▸ SET TASK A:
Answer these questions from the excerpt on partition and the one-state idea:
(i) How many states have officially split since the founding of the UN in 1945?
(ii) Which three states were primarily divided in the post-Soviet wave?
(iii) According to the B’Tselem report, how much of the West Bank does the gross built-up area of the settlements cover?
▸ SET TASK B:
Quote the excerpt on partition and the one-state idea word for word, starting with "(b) The post-Soviet" and going on through "Timor and Eritrea.".

▸ SELECTED EXCERPT:
= = =

Quite the opposite: partitioning, splitting and devolution of states are more common in world politics than ever before. Since the founding of the UN in 1945, thirty-five states have officially split (not including liberation from a colonial/imperial state, which occurred in some sixty other cases). The splits occurred in a number of principal waves:
(a) The anti-colonial wave and its aftermath, which led to division of the colonies from the metropolitan states, and later to splits within the new states themselves, such as in India-Pakistan-Bangladesh, Korea, Ethiopia, Singapore-Malaysia, and Cyprus.
(b) The post-Soviet wave, in which primarily the Soviet Union, Yugoslavia, and Czechoslovakia were divided; at the same time, a number of states in Asia and Africa were established, among them East Timor and Eritrea.
(c) The “ethnic-conflict” wave of recent years, in which new state-like entities (official or semi-official) have split following bitter ethnic fighting, such as Kosovo, Montenegro, Abkhazia, Ostia, Iraqi Kurdistan, Kashmir, Gaza and South Sudan.
One-state proponents, then, seek to run counter to the grain of history, and create an entity that is without precedent, in which an ethnic state merges with a neighboring rival nation. The lack of precedent does not by itself prevent the one-state option, but one may still ask–why should the first such union occur in Israel/Palestine? Is it reasonable that a state comprised almost completely of (Jewish) refugees and descendants of refugees following genocide be the first to give up its cultural and ethnic dominance? It appears like one-state proponents are not attuned enough to the almost sacred status of the Israeli state in the eyes of most Jews, given their recent historical trauma and the nature of Zionist response to that trauma. In other words, it is hard to imagine any nation giving up its sovereign power, let alone imagine Israeli Jews acting in this way.
Irreversibility?
Another common argument of one-state proponents describes Israelization of the West Bank as irreversible. Indeed, there are now some two hundred settlements and outposts, towns have been founded, infrastructure laid, and industrial areas created, which annexed de facto large sections of the West Bank to Israel.
This thesis is problematic. It is built on an ethnocratic mind-set, which assumes a-priori that every area on which Jews have settled will remain under Jewish sovereignty, and that every Jew must continue living under Israeli rule. This mind-set fits well with the assumptions of the Israeli colonial regime in the occupied territories, but contradicts the long experience of liberal democracies, where minorities live among a majority having a different culture. Also, a recent report of B’Tselem, which I helped prepare, shows that the gross built-up area of the settlements covers less than two percent of the West Bank. So, despite the attempts of settlers and their supporters to destroy the Palestinian national space, the situation is not irreversible.

= = =

▸ SUPPLIED DATA:
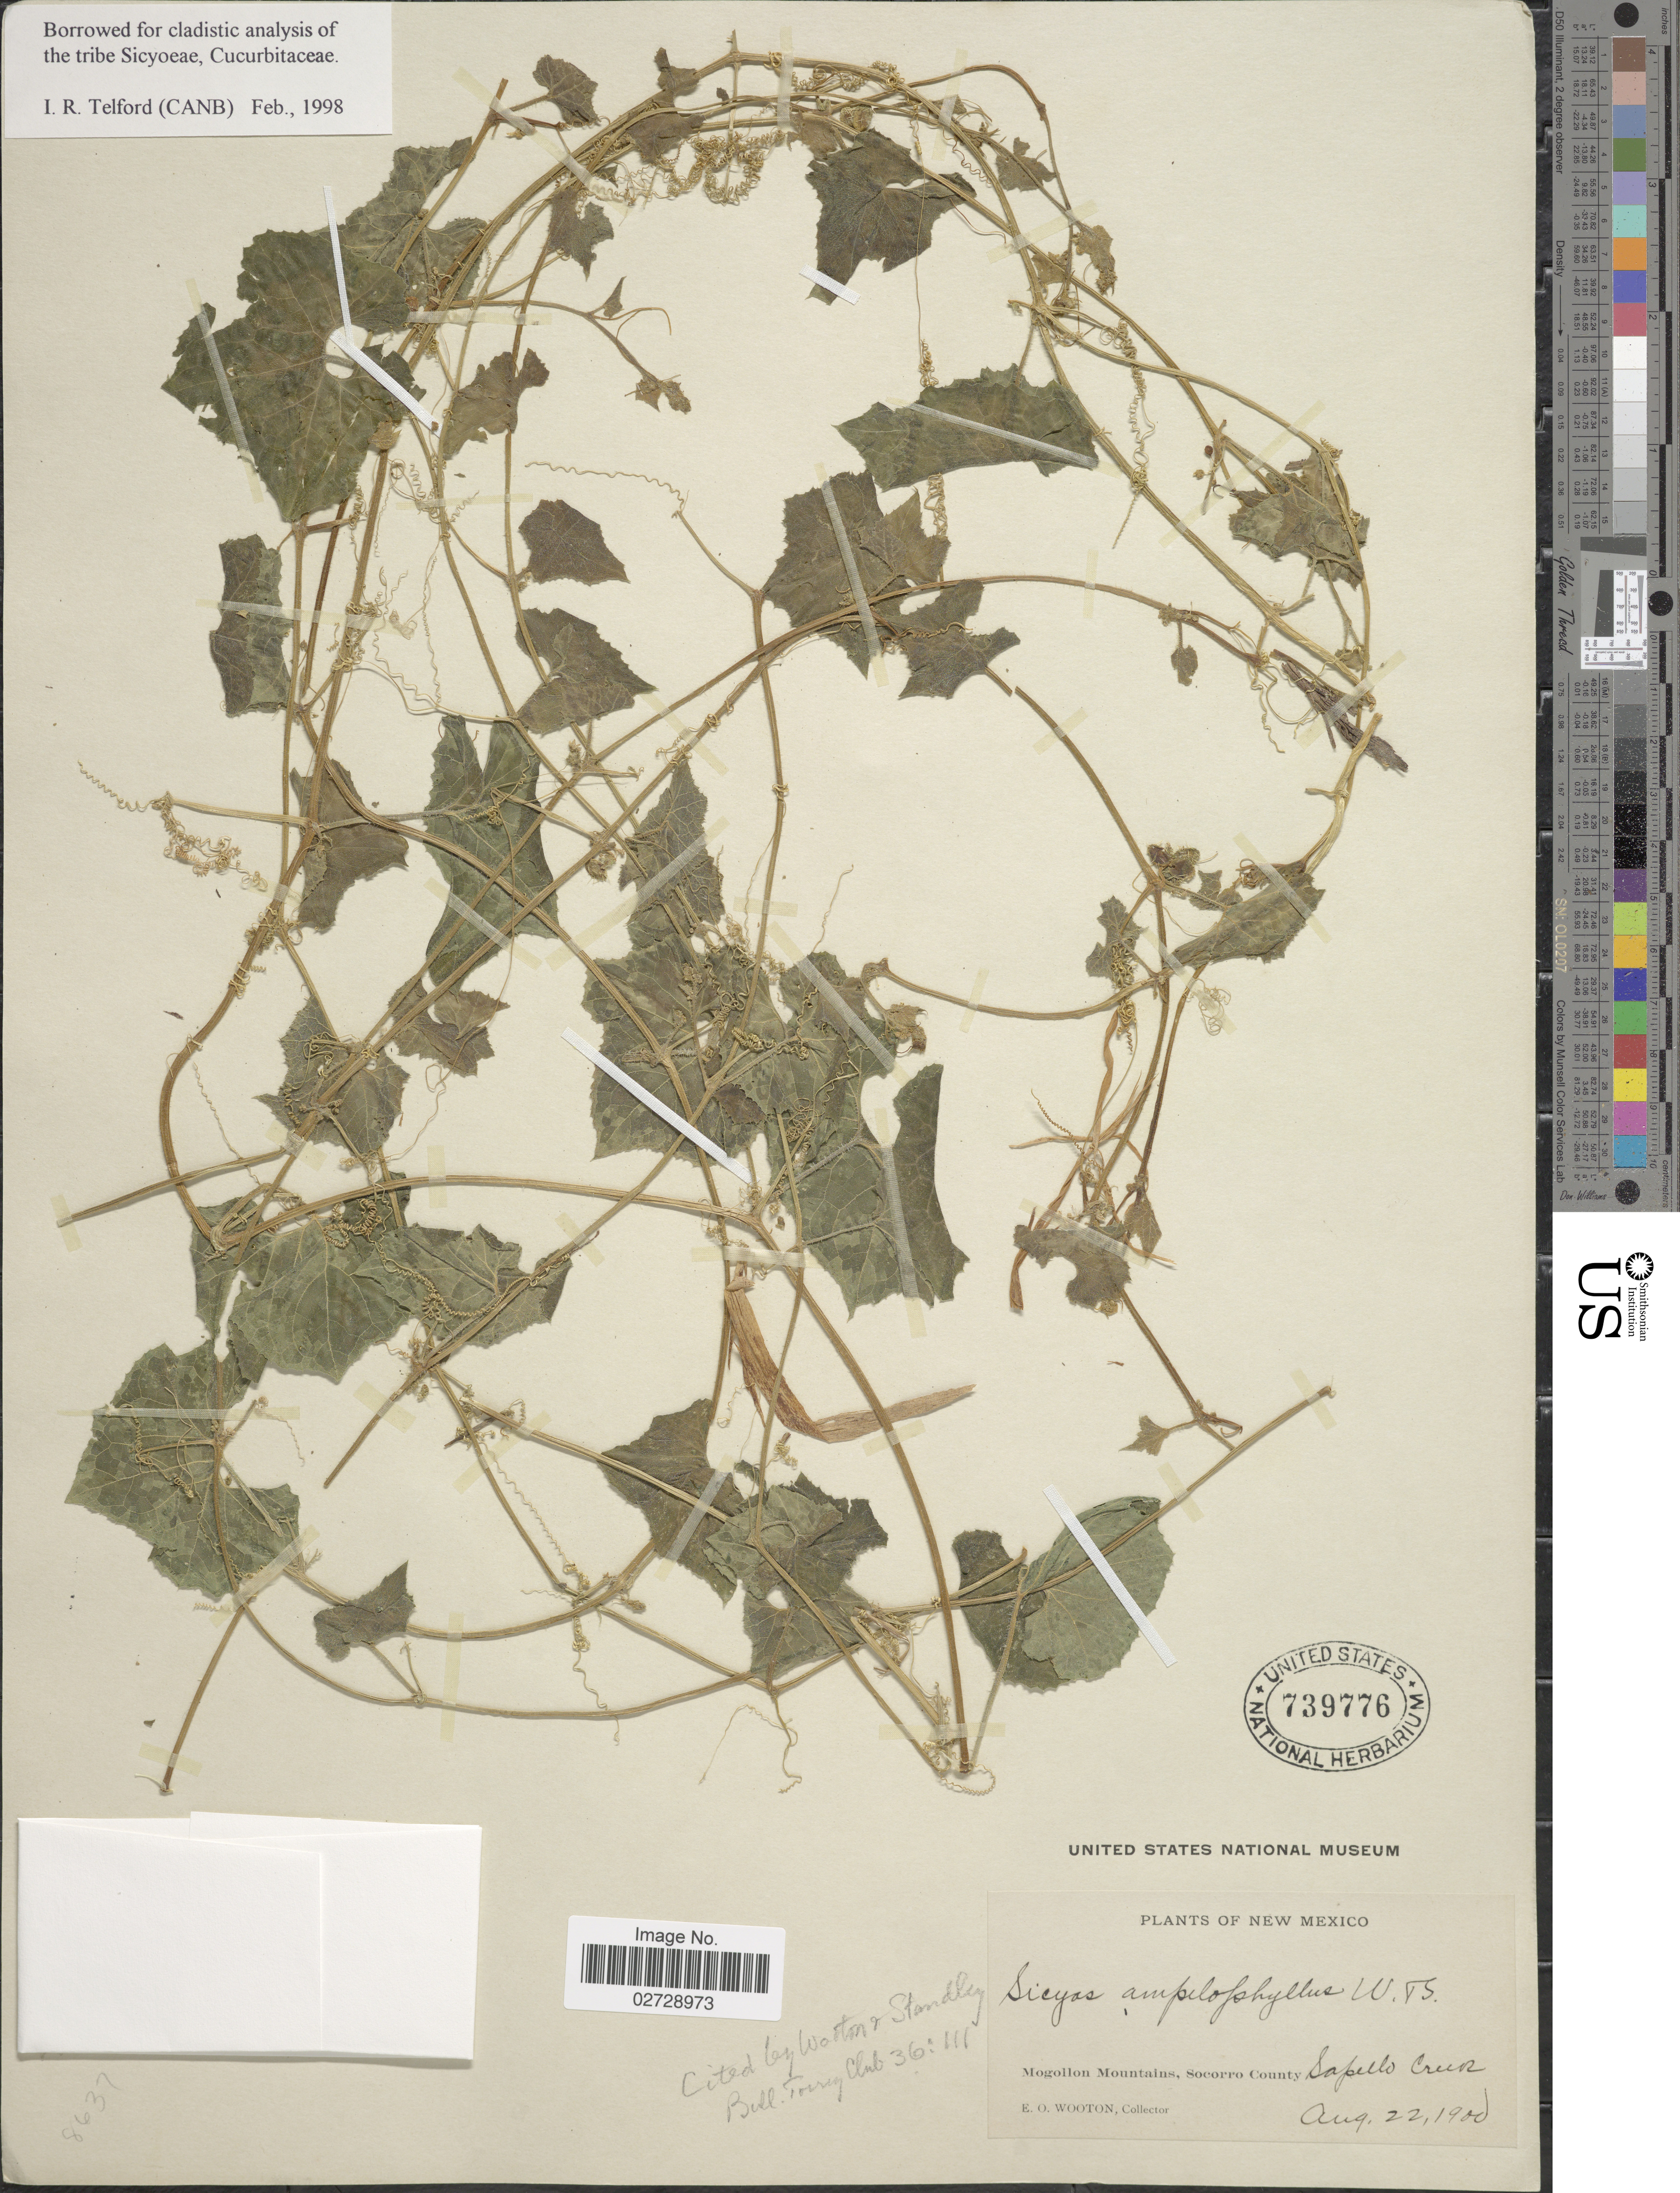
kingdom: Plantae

= = =

▸ CORRECT RESPONSE A:
(i) Thirty-five.
(ii) The Soviet Union, Yugoslavia, and Czechoslovakia.
(iii) Less than two percent.

▸ CORRECT RESPONSE B:
(b) The post-Soviet wave, in which primarily the Soviet Union, Yugoslavia, and Czechoslovakia were divided; at the same time, a number of states in Asia and Africa were established, among them East Timor and Eritrea.